DATA EXCERPTS >>

- Opening Delimiter -

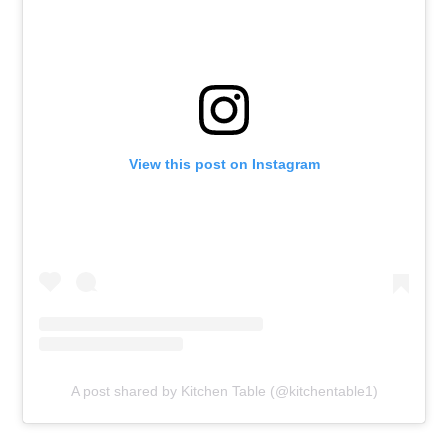
View this post on Instagram
A post shared by Kitchen Table (@kitchentable1)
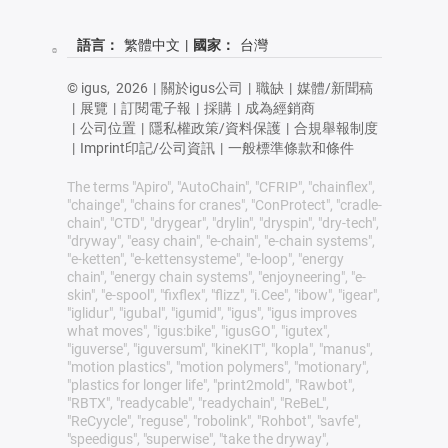
語言：
繁體中文
|
國家：
台灣
© igus,
2026
|
關於igus公司
|
職缺
|
媒體/新聞稿
|
展覽
|
訂閱電子報
|
採購
|
成為經銷商
|
公司位置
|
隱私權政策/資料保護
|
合規舉報制度
|
Imprint印記/公司資訊
|
一般標準條款和條件
The terms "Apiro", "AutoChain", "CFRIP", "chainflex",
"chainge", "chains for cranes", "ConProtect", "cradle-
chain", "CTD", "drygear", "drylin", "dryspin", "dry-tech",
"dryway", "easy chain", "e-chain", "e-chain systems",
"e-ketten", "e-kettensysteme", "e-loop", "energy
chain", "energy chain systems", "enjoyneering", "e-
skin", "e-spool", "fixflex", "flizz", "i.Cee", "ibow", "igear",
"iglidur", "igubal", "igumid", "igus", "igus improves
what moves", "igus:bike", "igusGO", "igutex",
"iguverse", "iguversum", "kineKIT", "kopla", "manus",
"motion plastics", "motion polymers", "motionary",
"plastics for longer life", "print2mold", "Rawbot",
"RBTX", "readycable", "readychain", "ReBeL",
"ReCyycle", "reguse", "robolink", "Rohbot", "savfe",
"speedigus", "superwise", "take the dryway",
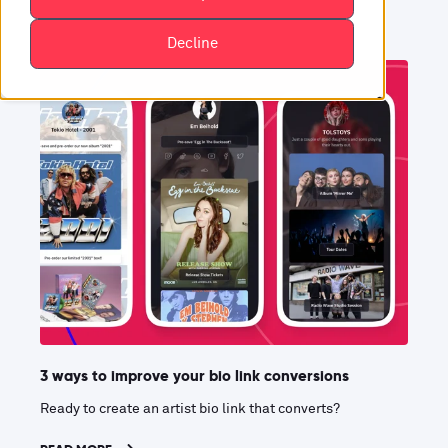
Decline
3 ways to improve your bio link conversions
Ready to create an artist bio link that converts?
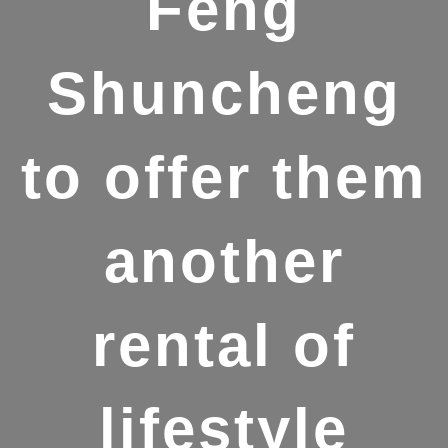
Feng
Shuncheng
to offer them
another
rental of
lifestyle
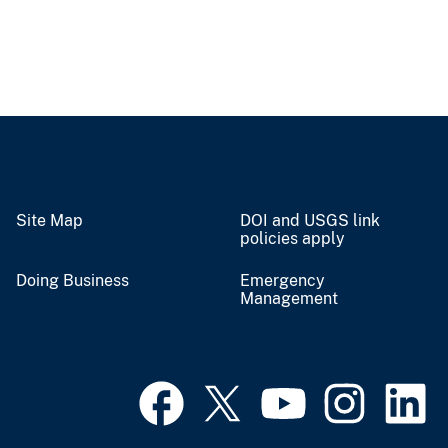
Site Map
DOI and USGS link
policies apply
Doing Business
Emergency
Management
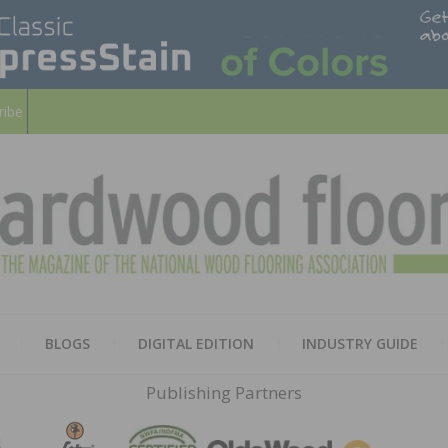
ribe
HARD
THE MAGAZINE OF THE NATION
BLOGS
DIGITAL EDITION
INDUSTRY GUIDE
FLOO
Publishing Partners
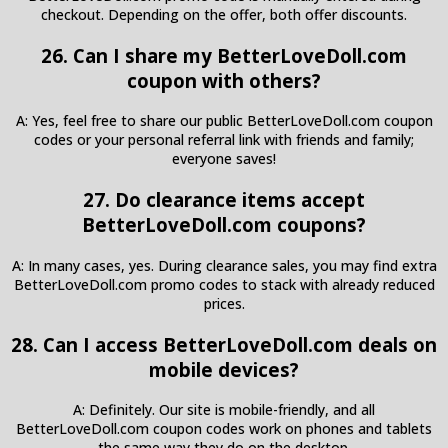
checkout. Depending on the offer, both offer discounts.
26. Can I share my BetterLoveDoll.com
coupon with others?
A: Yes, feel free to share our public BetterLoveDoll.com coupon
codes or your personal referral link with friends and family;
everyone saves!
27. Do clearance items accept
BetterLoveDoll.com coupons?
A: In many cases, yes. During clearance sales, you may find extra
BetterLoveDoll.com promo codes to stack with already reduced
prices.
28. Can I access BetterLoveDoll.com deals on
mobile devices?
A: Definitely. Our site is mobile-friendly, and all
BetterLoveDoll.com coupon codes work on phones and tablets
the same way they do on the desktop.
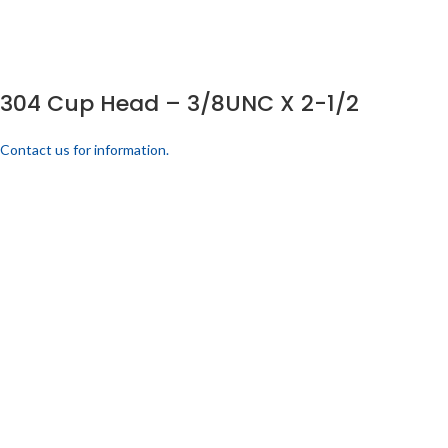
304 Cup Head – 3/8UNC X 2-1/2
Contact us for information.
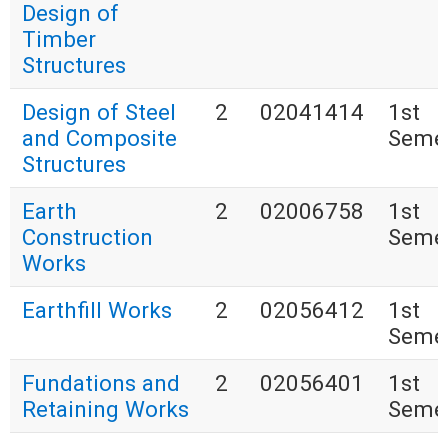
Design of
Timber
Structures
Design of Steel
2
02041414
1st
and Composite
Seme
Structures
Earth
2
02006758
1st
Construction
Seme
Works
Earthfill Works
2
02056412
1st
Seme
Fundations and
2
02056401
1st
Retaining Works
Seme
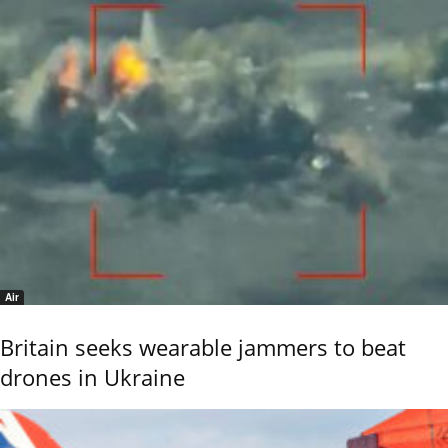
Air
Britain seeks wearable jammers to beat
drones in Ukraine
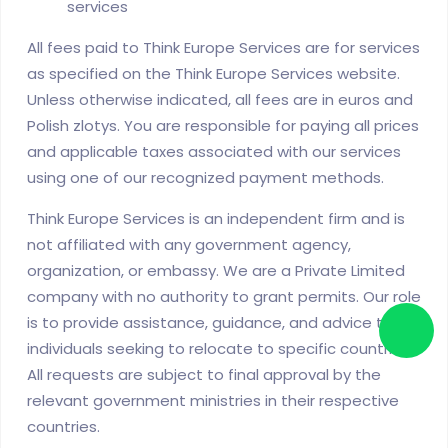
services
All fees paid to Think Europe Services are for services
as specified on the Think Europe Services website.
Unless otherwise indicated, all fees are in euros and
Polish zlotys. You are responsible for paying all prices
and applicable taxes associated with our services
using one of our recognized payment methods.
Think Europe Services is an independent firm and is
not affiliated with any government agency,
organization, or embassy. We are a Private Limited
company with no authority to grant permits. Our role
is to provide assistance, guidance, and advice to
individuals seeking to relocate to specific countries.
All requests are subject to final approval by the
relevant government ministries in their respective
countries.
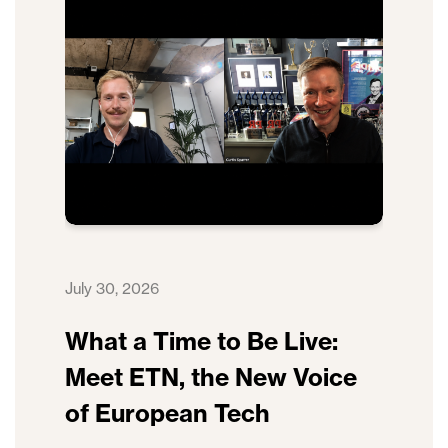
July 30, 2026
What a Time to Be Live:
Meet ETN, the New Voice
of European Tech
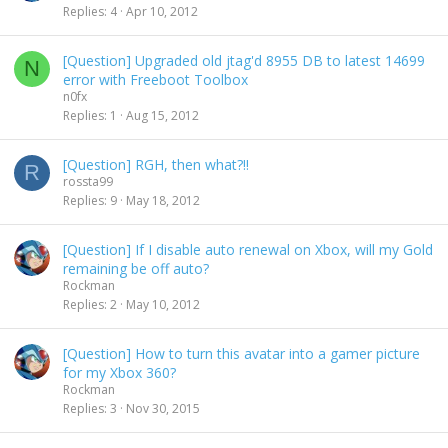
Replies
4
Apr 10, 2012
[Question] Upgraded old jtag'd 8955 DB to latest 14699
N
error with Freeboot Toolbox
n0fx
Replies
1
Aug 15, 2012
[Question] RGH, then what?!!
R
rossta99
Replies
9
May 18, 2012
[Question] If I disable auto renewal on Xbox, will my Gold
remaining be off auto?
Rockman
Replies
2
May 10, 2012
[Question] How to turn this avatar into a gamer picture
for my Xbox 360?
Rockman
Replies
3
Nov 30, 2015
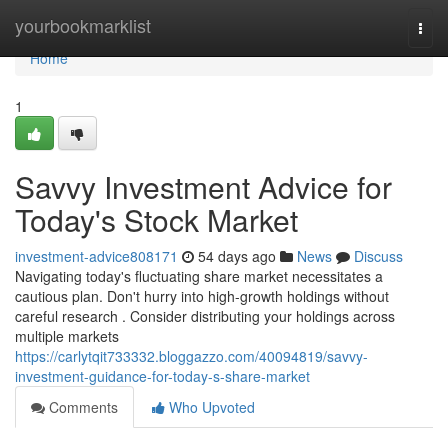
Home
yourbookmarklist
Togg
navi
Home
1
Savvy Investment Advice for
Today's Stock Market
investment-advice808171
54 days ago
News
Discuss
Navigating today's fluctuating share market necessitates a
cautious plan. Don't hurry into high-growth holdings without
careful research . Consider distributing your holdings across
multiple markets
https://carlytqit733332.bloggazzo.com/40094819/savvy-
investment-guidance-for-today-s-share-market
Comments
Who Upvoted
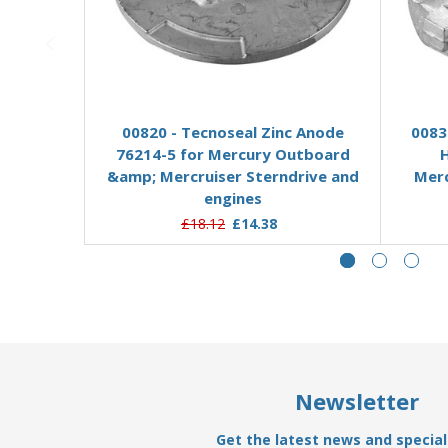
Add to Basket
00820 - Tecnoseal Zinc Anode
0083
76214-5 for Mercury Outboard
&amp; Mercruiser Sterndrive and
Merc
engines
£18.12
£14.38
Newsletter
Get the latest news and special 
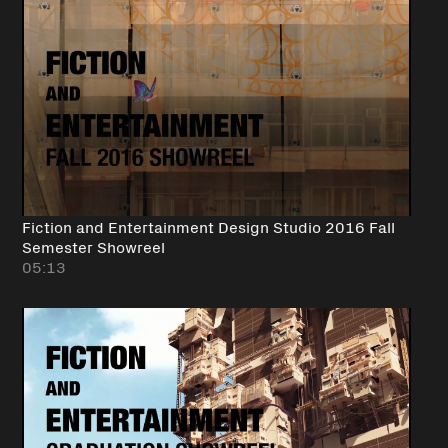
Fiction and Entertainment Design Studio 2016 Fall
Semester Showreel
05:13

- Closing Delimiter -

WHAT THE EXERCISE ASKS >> Search the data above for the word "offer". Copy each line it is in.

RESULT BELOW >>
to offer them
checkout. Depending on the offer, both offer discounts.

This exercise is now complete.